EXERCISE DETAILS
Give the listing again with each instance of "Tin Tức" changed to "News", leaving everything else as it is.

*** Opening DATA SHOWN ***

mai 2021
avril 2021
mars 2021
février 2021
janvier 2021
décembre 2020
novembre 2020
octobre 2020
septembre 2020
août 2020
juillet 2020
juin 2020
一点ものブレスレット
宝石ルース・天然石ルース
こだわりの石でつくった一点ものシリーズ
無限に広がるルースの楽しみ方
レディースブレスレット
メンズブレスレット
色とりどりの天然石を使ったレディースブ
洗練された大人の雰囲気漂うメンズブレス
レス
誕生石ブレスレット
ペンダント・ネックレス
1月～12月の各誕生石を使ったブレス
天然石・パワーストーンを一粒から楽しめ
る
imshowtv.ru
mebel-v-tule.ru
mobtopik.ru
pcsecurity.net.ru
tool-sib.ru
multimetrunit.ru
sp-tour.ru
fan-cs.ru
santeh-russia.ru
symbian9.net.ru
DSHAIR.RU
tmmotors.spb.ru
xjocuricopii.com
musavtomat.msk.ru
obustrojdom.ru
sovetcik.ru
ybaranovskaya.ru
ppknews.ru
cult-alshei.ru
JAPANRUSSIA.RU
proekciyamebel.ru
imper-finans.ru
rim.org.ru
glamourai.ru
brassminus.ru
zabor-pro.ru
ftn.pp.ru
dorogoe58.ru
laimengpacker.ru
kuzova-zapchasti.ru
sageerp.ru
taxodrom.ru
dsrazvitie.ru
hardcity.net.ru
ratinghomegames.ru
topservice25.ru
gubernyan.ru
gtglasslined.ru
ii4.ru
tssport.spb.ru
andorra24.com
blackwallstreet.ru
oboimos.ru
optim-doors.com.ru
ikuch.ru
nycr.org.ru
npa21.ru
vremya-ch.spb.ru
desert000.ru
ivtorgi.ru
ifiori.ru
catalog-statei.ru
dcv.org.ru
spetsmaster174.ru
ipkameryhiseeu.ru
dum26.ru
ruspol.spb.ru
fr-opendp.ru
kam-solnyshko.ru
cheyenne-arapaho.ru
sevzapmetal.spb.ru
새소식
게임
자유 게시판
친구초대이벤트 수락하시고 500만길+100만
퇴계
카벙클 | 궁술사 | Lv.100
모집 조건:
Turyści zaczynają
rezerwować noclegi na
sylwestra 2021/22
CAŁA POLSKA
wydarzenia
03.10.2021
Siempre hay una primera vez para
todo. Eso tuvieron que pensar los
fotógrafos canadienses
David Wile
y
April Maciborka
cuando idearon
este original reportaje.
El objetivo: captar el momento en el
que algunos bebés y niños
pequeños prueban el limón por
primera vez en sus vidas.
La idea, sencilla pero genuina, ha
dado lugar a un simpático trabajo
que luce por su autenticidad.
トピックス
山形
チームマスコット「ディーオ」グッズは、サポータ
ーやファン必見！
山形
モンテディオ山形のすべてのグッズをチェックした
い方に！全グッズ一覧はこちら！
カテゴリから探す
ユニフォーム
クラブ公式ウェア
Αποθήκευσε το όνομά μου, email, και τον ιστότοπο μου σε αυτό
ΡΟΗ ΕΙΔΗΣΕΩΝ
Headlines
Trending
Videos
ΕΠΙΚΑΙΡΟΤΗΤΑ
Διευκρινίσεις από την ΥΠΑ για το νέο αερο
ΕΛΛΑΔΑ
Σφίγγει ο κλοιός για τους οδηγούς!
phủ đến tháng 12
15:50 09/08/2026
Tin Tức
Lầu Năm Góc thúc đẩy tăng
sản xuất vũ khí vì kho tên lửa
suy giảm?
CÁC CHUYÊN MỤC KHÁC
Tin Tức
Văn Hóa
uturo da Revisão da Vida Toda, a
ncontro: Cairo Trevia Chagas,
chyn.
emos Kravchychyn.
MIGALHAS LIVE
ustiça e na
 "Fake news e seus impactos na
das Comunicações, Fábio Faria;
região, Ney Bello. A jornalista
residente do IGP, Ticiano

*** Closing DATA SHOWN ***

OUTPUT FOR THIS EXERCISE
mai 2021
avril 2021
mars 2021
février 2021
janvier 2021
décembre 2020
novembre 2020
octobre 2020
septembre 2020
août 2020
juillet 2020
juin 2020
一点ものブレスレット
宝石ルース・天然石ルース
こだわりの石でつくった一点ものシリーズ
無限に広がるルースの楽しみ方
レディースブレスレット
メンズブレスレット
色とりどりの天然石を使ったレディースブ
洗練された大人の雰囲気漂うメンズブレス
レス
誕生石ブレスレット
ペンダント・ネックレス
1月～12月の各誕生石を使ったブレス
天然石・パワーストーンを一粒から楽しめ
る
imshowtv.ru
mebel-v-tule.ru
mobtopik.ru
pcsecurity.net.ru
tool-sib.ru
multimetrunit.ru
sp-tour.ru
fan-cs.ru
santeh-russia.ru
symbian9.net.ru
DSHAIR.RU
tmmotors.spb.ru
xjocuricopii.com
musavtomat.msk.ru
obustrojdom.ru
sovetcik.ru
ybaranovskaya.ru
ppknews.ru
cult-alshei.ru
JAPANRUSSIA.RU
proekciyamebel.ru
imper-finans.ru
rim.org.ru
glamourai.ru
brassminus.ru
zabor-pro.ru
ftn.pp.ru
dorogoe58.ru
laimengpacker.ru
kuzova-zapchasti.ru
sageerp.ru
taxodrom.ru
dsrazvitie.ru
hardcity.net.ru
ratinghomegames.ru
topservice25.ru
gubernyan.ru
gtglasslined.ru
ii4.ru
tssport.spb.ru
andorra24.com
blackwallstreet.ru
oboimos.ru
optim-doors.com.ru
ikuch.ru
nycr.org.ru
npa21.ru
vremya-ch.spb.ru
desert000.ru
ivtorgi.ru
ifiori.ru
catalog-statei.ru
dcv.org.ru
spetsmaster174.ru
ipkameryhiseeu.ru
dum26.ru
ruspol.spb.ru
fr-opendp.ru
kam-solnyshko.ru
cheyenne-arapaho.ru
sevzapmetal.spb.ru
새소식
게임
자유 게시판
친구초대이벤트 수락하시고 500만길+100만
퇴계
카벙클 | 궁술사 | Lv.100
모집 조건:
Turyści zaczynają
rezerwować noclegi na
sylwestra 2021/22
CAŁA POLSKA
wydarzenia
03.10.2021
Siempre hay una primera vez para
todo. Eso tuvieron que pensar los
fotógrafos canadienses
David Wile
y
April Maciborka
cuando idearon
este original reportaje.
El objetivo: captar el momento en el
que algunos bebés y niños
pequeños prueban el limón por
primera vez en sus vidas.
La idea, sencilla pero genuina, ha
dado lugar a un simpático trabajo
que luce por su autenticidad.
トピックス
山形
チームマスコット「ディーオ」グッズは、サポータ
ーやファン必見！
山形
モンテディオ山形のすべてのグッズをチェックした
い方に！全グッズ一覧はこちら！
カテゴリから探す
ユニフォーム
クラブ公式ウェア
Αποθήκευσε το όνομά μου, email, και τον ιστότοπο μου σε αυτό
ΡΟΗ ΕΙΔΗΣΕΩΝ
Headlines
Trending
Videos
ΕΠΙΚΑΙΡΟΤΗΤΑ
Διευκρινίσεις από την ΥΠΑ για το νέο αερο
ΕΛΛΑΔΑ
Σφίγγει ο κλοιός για τους οδηγούς!
phủ đến tháng 12
15:50 09/08/2026
News
Lầu Năm Góc thúc đẩy tăng
sản xuất vũ khí vì kho tên lửa
suy giảm?
CÁC CHUYÊN MỤC KHÁC
News
Văn Hóa
uturo da Revisão da Vida Toda, a
ncontro: Cairo Trevia Chagas,
chyn.
emos Kravchychyn.
MIGALHAS LIVE
ustiça e na
 "Fake news e seus impactos na
das Comunicações, Fábio Faria;
região, Ney Bello. A jornalista
residente do IGP, Ticiano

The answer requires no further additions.